An explanation of the term Axis of Rotation pertaining to the body and how it enhances understanding of muscle action in our clinical practices.
Each day we move our limbs through thousands of movement patterns without considering the fascinating mechanics that make this movement even possible. Our movement is accomplished via muscle contraction, which, by way of tendons, transmits the muscle’s force to bones. If a bone was free to move in space and had a muscle attached to it, the bone would slide straight in the direction of the muscle attachment when the muscle contracted. This sliding movement is called translation. However, bones of the skeleton are not free to move in space. They are tethered in various locations by tendons, ligaments and other connective tissues. Because of these other connections, the muscle’s pulling force causes a different type of movement.
When a rigid structure rotates around a fixed point, rotary motion occurs. So, when a pulling or pushing force in the body is applied to a rigid structure, and that structure is tethered in a separate location, then a rotary motion results. The point around which the rotary motion occurs is called the axis of rotation (Figure 1). The farther the muscle attachment is from the axis of rotation, the greater is the force that can be generated by that muscle. A great example of this is with chimpanzees, who are significantly smaller than us in overall body weight but far stronger in their upper arm strength. For them, the arm is a limb of locomotion and their elbow flexors attach farther down on the forearm than ours do. As a result, they have incredible strength in their upper arms to move themselves rapidly through the trees.
If you are in the midst of a clinical session and you need to determine a muscle’s action so you can stretch it or actively engage it, you can do this if you know the location of the muscle and its approximate attachment sites. For example, look at the peroneal tendons on the lateral side of the ankle in Figure 2. Since these tendons travel posterior to the ankle’s axis of rotation, they produce plantar flexion at the ankle when they contract instead of dorsiflexion. Because of their location posterior to the axis of rotation, a movement of dorsiflexion at the ankle will stretch these tendons.
The example here of the peroneal tendons may seem a bit odd because they are not often considered primary plantar flexors. They are most commonly considered evertors of the foot. However, there is more than one axis of rotation for ankle movements. At one joint dorsiflexion and plantar flexion occur, and at a separate joint inversion and eversion occur.
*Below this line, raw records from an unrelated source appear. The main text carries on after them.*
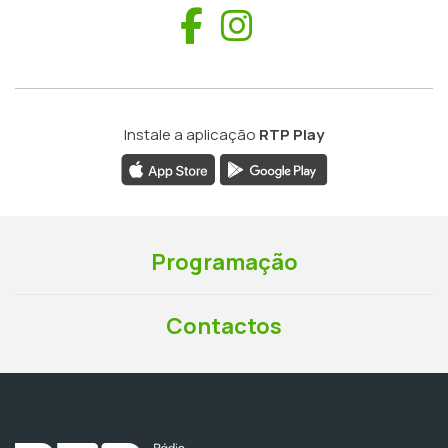
Facebook
Instagram
Instale a aplicação
RTP Play
Programação
Contactos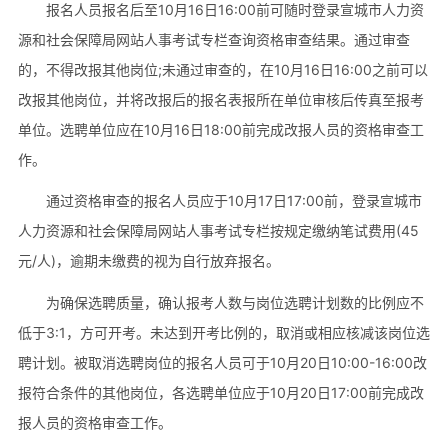
报名人员报名后至10月16日16:00前可随时登录宣城市人力资
源和社会保障局网站人事考试专栏查询资格审查结果。通过审查
的，不得改报其他岗位;未通过审查的，在10月16日16:00之前可以
改报其他岗位，并将改报后的报名表报所在单位审核后传真至报考
单位。选聘单位应在10月16日18:00前完成改报人员的资格审查工
作。
通过资格审查的报名人员应于10月17日17:00前，登录宣城市
人力资源和社会保障局网站人事考试专栏按规定缴纳笔试费用(45
元/人)，逾期未缴费的视为自行放弃报名。
为确保选聘质量，确认报考人数与岗位选聘计划数的比例应不
低于3:1，方可开考。未达到开考比例的，取消或相应核减该岗位选
聘计划。被取消选聘岗位的报名人员可于10月20日10:00-16:00改
报符合条件的其他岗位，各选聘单位应于10月20日17:00前完成改
报人员的资格审查工作。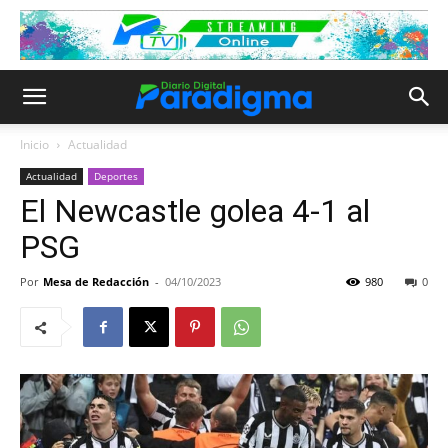
Inicio
Actualidad
Actualidad
Deportes
El Newcastle golea 4-1 al
PSG
Por
Mesa de Redacción
-
04/10/2023
980
0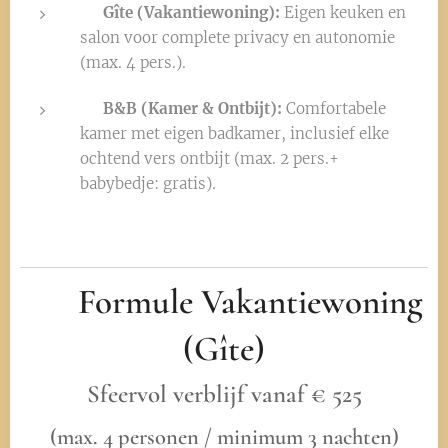
🏡 Gîte (Vakantiewoning):
Eigen keuken en
salon voor complete privacy en autonomie
(max. 4 pers.).
🛏️ B&B (Kamer & Ontbijt):
Comfortabele
kamer met eigen badkamer, inclusief elke
ochtend vers ontbijt (max. 2 pers.+👶
babybedje: gratis).
🏡
Formule Vakantiewoning
(Gîte)
Sfeervol verblijf vanaf € 525
(max. 4 personen / minimum 3 nachten)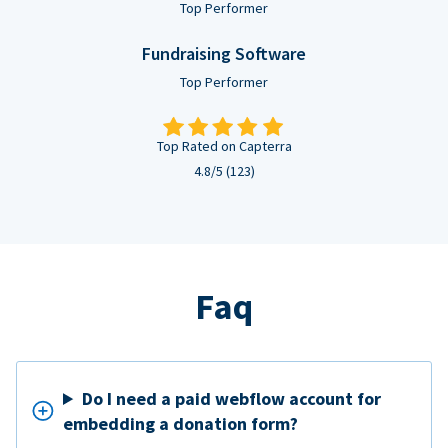
Top Performer
Fundraising Software
Top Performer
Top Rated on Capterra
4.8/5 (123)
Faq
Do I need a paid webflow account for
embedding a donation form?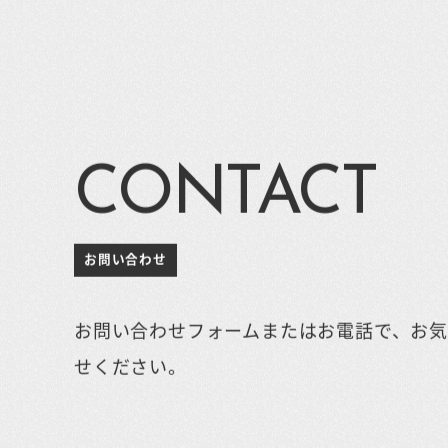
CONTACT
お問い合わせ
お問い合わせフォームまたはお電話で、お
せください。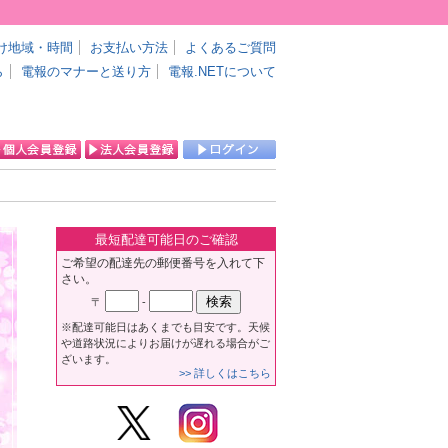
け地域・時間
お支払い方法
よくあるご質問
ら
電報のマナーと送り方
電報.NETについて
最短配達可能日のご確認
ご希望の配達先の郵便番号を入れて下
さい。
〒
-
※配達可能日はあくまでも目安です。天候
や道路状況によりお届けが遅れる場合がご
ざいます。
>> 詳しくはこちら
Our reference here was to the talocrural joint (between the talus and tibia) and this is where plantar flexion and dorsiflexion occur.
It would be wonderful, in terms of understanding muscle actions, if muscles in the body only had one action, but that simply isn’t the case. Most muscles have more than one action and that can make understanding their function in relation to the axis of rotation a little more challenging sometimes. A great example is with the sternocleidomastoid (SCM) muscle.
The SCM and its axis of rotation at the atlanto-occipital (AO) joint are illustrated in Figure 3. Looking at this muscle from the side you can tell that it is likely to produce extension of the head at the atlanto-occipital (AO) joint when the muscle contracts, as the mastoid process will be pulled closer to the sternum. If you consult many anatomy books you will see the action of the SCM listed as a flexor of the head and neck. Yet its attachment posterior to the axis of rotation at the AO joint clearly shows that it will produce extension and not flexion of the head if working at the AO joint alone.
Because the neck is composed of several independent vertebrae that all have motion occurring at their individual segments, the AO joint is not an independent axis of rotation at the end of a lever (the neck). The arrangement you have here is more like a lever that has seven different segments, and each of these segments may also move.
The main reason the SCM helps produce flexion is that it is not usually working alone. If it is working entirely alone and the neck is rigid, then extension of the head at the AO joint would result. However, if any of the other neck flexors are engaged, the segments of the neck are pulled anteriorly and the SCM will assist them in producing forward flexion of the head and neck together. At this point the axis of rotation is no longer just at the AO joint, but there is a separate axis of rotation between each of the individual cervical vertebrae. Therefore we see that the action of the SCM is not easy to declare, as it really is dependent on which other muscles are being engaged at the same time.
From a clinical perspective understanding some of these complexities of muscle action will be particularly important. For example, as you are attempting to determine the best way to stretch a multi-articulate muscle like the SCM, after you have been working on it with massage treatment, you can use your understanding of its multiple actions and axes of rotation to determine the best positions for applying tensile stress to the muscle and getting the most effective stretch. It is these principles that will help kinesiology become a fascinating part of your work and not just some academic discipline that is separate from your on-going clinical practice.